■ **Task**
Report only how many lines in the material contain "writing".

■ **Extracted data**

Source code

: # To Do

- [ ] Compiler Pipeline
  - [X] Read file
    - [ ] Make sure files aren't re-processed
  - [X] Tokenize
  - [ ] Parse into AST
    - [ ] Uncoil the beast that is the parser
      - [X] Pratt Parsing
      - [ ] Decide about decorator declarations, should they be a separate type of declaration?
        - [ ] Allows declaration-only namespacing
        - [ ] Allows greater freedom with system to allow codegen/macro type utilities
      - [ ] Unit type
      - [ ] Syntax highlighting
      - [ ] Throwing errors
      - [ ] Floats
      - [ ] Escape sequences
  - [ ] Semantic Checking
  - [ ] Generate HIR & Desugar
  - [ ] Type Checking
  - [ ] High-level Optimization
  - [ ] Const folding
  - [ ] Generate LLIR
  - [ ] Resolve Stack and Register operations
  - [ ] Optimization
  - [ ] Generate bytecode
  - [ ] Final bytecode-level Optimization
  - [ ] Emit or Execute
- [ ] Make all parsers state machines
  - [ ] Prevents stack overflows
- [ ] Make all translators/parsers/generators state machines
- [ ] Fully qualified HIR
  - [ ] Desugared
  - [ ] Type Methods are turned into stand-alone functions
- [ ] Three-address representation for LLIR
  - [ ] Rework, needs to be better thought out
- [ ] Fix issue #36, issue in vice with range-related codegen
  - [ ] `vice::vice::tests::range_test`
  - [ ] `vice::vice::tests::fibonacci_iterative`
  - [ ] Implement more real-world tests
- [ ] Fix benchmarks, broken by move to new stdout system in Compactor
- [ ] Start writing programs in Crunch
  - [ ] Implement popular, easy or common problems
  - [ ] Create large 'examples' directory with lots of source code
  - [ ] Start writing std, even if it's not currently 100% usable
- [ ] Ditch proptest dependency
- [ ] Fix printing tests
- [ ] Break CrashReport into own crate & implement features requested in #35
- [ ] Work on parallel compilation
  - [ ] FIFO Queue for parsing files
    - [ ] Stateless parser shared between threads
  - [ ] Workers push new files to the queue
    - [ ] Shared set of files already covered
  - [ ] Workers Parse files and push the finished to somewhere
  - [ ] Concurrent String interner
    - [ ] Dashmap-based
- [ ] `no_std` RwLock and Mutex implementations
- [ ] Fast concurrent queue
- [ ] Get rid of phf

■ **Reply to the task**
2